Ecological footprinting is a tool developed by the Global Footprint Network that measures how much land and water is needed to produce the resources we consume, and to absorb the wastes we produce.
For example, for every tonne of fish we consume, we need 25 hectares of fishing grounds; for every cubic metre of timber we need 1.3 hectares of forest.
We need 0.35 hectares of forest to absorb every tonne of carbon dioxide from fossil fuels.
Using this tool helps us to measure sustainability.
We can work out how much ‘bio-productive’ land and sea there is around the world (ie areas capable of providing us with food, fuel or fish, for example) and calculate what a “fair share” for everyone is.

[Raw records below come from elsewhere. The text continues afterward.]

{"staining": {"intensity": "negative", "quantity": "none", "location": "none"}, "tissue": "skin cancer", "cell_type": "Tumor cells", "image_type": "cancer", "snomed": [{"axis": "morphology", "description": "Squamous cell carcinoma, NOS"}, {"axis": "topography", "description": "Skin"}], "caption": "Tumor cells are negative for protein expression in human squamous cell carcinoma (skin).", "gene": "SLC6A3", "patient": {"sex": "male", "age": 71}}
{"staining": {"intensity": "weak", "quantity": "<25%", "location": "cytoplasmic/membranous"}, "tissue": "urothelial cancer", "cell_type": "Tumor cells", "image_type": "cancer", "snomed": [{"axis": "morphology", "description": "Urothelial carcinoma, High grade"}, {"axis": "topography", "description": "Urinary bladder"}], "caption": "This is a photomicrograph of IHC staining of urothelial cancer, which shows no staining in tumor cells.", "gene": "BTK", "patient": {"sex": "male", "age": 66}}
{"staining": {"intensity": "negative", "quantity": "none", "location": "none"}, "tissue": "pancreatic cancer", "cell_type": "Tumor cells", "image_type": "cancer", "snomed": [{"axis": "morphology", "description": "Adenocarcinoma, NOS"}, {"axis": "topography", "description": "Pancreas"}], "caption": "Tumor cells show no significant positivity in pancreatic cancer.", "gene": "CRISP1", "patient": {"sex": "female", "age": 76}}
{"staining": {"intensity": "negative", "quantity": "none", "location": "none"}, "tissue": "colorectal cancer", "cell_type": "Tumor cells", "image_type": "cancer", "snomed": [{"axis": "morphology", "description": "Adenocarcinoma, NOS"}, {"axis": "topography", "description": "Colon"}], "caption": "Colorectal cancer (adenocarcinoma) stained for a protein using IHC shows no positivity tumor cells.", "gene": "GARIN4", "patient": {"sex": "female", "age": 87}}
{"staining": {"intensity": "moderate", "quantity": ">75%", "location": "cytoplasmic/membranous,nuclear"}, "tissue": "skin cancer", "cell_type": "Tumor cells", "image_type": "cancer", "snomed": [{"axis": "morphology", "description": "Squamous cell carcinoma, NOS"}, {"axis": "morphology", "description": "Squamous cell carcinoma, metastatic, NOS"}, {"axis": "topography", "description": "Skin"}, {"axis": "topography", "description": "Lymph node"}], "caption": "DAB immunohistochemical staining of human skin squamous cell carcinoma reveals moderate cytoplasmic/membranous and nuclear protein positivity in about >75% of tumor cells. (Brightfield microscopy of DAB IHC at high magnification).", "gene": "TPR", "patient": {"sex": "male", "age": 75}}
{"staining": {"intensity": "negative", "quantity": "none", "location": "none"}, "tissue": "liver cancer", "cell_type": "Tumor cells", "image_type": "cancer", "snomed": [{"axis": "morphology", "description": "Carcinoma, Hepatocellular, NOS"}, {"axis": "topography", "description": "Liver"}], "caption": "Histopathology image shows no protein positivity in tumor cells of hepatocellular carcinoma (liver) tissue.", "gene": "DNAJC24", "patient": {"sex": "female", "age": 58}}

We can then also work out how much different people, countries or businesses consume, and whether or not that is within our “fair share”.
The Earth has about 12 billion hectares of bio-productive land – that’s about 2 hectares for every man, woman and child on Earth. However, the amount of bio-productive land needed to produce what is consumed by an average American citizen every year is about 10 hectares.
In other words, if everyone in the world had the same lifestyle as an average American, the world’s population would need 5 planets-worth of bio-productive land in order to feed, clothe and shelter everyone.
A sustainable lifestyle, or ecological footprint, is therefore one where the rate of consumption can be sustained by 2 hectares of bio-productive land.